PreS-Gr 1—Llama Llama and his friends cannot enjoy their school day because Gilroy Goat is being a bully. He laughs at the other animals during circle time, and he calls Llama Llama a "not-nice name" when he tries to sing. Although Gilroy's teacher tries to correct his behavior, the bullying continues into recess (dirt throwing and destructiveness) until the llama calls him a Bully Goat. Realizing he's hurt potential new companions, Gilroy is happy to accept Llama Llama's renewed offer of friendship. Dewdney's characters are rendered in paint, pencil, and pastels. The victims, the bully, and even the witnesses all look scared, worried, or sad throughout the story. This book clearly shows children the social, emotional, and academic consequences of bullying, how to take a stand against it, and how to be tolerant of someone who needs a second chance. A great discussion starter.—Tanya Boudreau, Cold Lake Public Library, AB, Canada [Page 90]. (c) Copyright 2013. Library Journals LLC, a wholly owned subsidiary of Media Source, Inc.

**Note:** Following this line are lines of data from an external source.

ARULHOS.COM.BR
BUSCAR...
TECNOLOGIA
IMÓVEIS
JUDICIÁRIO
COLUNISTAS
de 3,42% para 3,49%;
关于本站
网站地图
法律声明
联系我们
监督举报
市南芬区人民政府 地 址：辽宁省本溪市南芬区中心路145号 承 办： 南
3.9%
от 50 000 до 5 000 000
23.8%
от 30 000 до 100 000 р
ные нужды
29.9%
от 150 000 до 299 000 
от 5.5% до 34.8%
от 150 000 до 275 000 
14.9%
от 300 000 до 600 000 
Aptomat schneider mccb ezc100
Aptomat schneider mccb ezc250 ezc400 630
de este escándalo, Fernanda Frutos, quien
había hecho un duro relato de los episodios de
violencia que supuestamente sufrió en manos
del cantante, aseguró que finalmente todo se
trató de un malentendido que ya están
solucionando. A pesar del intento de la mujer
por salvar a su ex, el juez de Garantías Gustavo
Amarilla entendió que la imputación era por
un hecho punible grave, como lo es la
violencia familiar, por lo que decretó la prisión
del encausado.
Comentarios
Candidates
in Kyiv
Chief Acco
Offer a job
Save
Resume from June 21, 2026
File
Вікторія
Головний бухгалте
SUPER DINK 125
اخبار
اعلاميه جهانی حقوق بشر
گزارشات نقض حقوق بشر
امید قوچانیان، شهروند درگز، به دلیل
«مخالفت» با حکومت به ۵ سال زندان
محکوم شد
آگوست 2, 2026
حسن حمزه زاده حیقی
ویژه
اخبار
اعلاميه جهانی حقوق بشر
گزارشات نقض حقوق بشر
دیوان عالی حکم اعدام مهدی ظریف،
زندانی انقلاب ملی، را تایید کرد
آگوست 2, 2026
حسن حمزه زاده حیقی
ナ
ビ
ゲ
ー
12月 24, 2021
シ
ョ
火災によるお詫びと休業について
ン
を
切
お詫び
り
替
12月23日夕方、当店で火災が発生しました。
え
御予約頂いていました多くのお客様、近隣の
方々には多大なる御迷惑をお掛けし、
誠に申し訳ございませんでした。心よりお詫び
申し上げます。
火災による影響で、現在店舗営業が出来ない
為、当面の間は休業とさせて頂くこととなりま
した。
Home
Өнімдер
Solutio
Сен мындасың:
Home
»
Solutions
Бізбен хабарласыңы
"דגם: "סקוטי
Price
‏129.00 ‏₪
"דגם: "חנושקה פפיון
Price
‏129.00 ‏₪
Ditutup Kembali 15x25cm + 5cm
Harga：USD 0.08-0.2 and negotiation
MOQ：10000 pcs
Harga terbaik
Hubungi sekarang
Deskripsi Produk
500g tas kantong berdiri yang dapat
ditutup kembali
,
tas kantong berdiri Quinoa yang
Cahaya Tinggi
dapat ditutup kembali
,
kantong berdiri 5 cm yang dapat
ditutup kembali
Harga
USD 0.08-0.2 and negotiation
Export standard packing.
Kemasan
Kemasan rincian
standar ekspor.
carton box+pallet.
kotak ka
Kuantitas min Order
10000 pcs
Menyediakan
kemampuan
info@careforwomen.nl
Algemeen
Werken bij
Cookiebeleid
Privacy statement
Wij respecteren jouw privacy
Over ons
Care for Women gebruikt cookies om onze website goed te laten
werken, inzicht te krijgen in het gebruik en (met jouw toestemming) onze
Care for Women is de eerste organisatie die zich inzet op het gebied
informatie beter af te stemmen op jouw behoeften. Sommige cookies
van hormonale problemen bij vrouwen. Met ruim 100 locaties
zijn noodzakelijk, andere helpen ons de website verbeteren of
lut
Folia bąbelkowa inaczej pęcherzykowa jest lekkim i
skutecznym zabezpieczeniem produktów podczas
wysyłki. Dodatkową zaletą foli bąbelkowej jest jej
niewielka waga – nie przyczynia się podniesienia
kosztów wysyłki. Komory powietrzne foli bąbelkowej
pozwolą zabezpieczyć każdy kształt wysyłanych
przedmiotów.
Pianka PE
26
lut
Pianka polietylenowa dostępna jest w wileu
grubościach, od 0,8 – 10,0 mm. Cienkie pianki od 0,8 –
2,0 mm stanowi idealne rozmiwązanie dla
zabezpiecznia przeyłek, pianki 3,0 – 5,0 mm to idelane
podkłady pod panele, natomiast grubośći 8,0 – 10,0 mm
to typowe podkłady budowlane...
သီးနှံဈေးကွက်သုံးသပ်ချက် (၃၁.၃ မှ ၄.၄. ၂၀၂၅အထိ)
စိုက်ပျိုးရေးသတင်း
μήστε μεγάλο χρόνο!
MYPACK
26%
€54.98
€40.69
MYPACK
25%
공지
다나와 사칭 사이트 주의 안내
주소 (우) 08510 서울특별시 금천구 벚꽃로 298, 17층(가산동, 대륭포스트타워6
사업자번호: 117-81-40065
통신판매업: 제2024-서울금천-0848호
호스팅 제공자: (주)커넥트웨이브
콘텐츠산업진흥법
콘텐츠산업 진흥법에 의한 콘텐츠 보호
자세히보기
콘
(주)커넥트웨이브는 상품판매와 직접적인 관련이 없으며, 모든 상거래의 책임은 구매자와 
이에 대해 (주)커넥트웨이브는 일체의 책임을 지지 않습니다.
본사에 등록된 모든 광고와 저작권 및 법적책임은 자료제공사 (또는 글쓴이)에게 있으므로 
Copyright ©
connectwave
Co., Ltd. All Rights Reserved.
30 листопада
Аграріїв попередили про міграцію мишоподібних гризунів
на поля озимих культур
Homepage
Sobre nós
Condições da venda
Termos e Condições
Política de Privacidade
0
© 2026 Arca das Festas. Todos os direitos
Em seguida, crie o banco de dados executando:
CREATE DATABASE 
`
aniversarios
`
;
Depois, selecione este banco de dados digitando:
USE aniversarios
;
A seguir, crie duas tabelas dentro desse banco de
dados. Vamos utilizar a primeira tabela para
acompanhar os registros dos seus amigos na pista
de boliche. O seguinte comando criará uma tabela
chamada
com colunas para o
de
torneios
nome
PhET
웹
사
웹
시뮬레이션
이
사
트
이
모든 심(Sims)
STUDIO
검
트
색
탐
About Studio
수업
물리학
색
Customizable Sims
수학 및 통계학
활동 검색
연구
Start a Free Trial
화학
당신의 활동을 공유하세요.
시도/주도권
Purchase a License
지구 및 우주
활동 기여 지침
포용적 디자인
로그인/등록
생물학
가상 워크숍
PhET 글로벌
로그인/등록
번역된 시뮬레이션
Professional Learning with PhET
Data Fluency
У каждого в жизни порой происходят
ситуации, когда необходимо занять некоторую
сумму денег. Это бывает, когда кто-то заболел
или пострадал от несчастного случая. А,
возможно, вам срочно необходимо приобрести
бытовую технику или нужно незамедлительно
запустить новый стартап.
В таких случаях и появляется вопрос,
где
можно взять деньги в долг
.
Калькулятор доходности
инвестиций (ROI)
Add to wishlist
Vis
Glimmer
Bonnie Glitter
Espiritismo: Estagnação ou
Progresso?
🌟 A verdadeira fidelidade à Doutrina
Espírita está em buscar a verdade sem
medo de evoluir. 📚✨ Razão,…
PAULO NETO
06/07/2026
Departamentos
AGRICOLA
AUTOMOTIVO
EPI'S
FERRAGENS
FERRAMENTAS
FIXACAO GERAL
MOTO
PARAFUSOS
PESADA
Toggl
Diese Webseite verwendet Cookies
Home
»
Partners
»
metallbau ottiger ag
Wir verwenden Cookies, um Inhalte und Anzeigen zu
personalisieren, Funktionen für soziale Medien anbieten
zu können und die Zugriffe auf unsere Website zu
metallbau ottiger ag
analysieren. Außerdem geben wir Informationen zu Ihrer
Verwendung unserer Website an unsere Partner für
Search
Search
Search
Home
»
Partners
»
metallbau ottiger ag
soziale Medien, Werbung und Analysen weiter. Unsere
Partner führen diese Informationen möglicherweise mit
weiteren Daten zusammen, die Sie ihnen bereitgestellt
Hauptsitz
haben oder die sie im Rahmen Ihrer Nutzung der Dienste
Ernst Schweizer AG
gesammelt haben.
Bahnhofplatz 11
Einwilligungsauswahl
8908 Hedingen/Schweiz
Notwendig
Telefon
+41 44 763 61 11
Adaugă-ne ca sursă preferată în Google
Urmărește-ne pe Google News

No redistribution permitted.

Review by Publisher Summary 1

Following their teacher's lead, Llama Llama speaks to Gilroy Goat and tells him he should not act like a bully on the playground.

Review by Publisher Summary 2

Llama Llama likes to sing. Gilroy laughs at everything.Llama sings out just the same.Gilroy says a not-nice name. Teacher has some things to say:calling names is not OK. Llama Llama is learning lots of new things at school and making many friends. But when Gilroy Goat starts teasing him and some of their classmates, Llama Llama isn't sure what to do. And then he remembers what his teacher told him—walk away and tell someone. It works! But then Llama Llama feels badly. Can he and Gilroy try to be friends again? Taking on a difficult but important part of children's lives, Anna Dewdney gives readers a way to experience and discuss bullying in a safe and comforting way.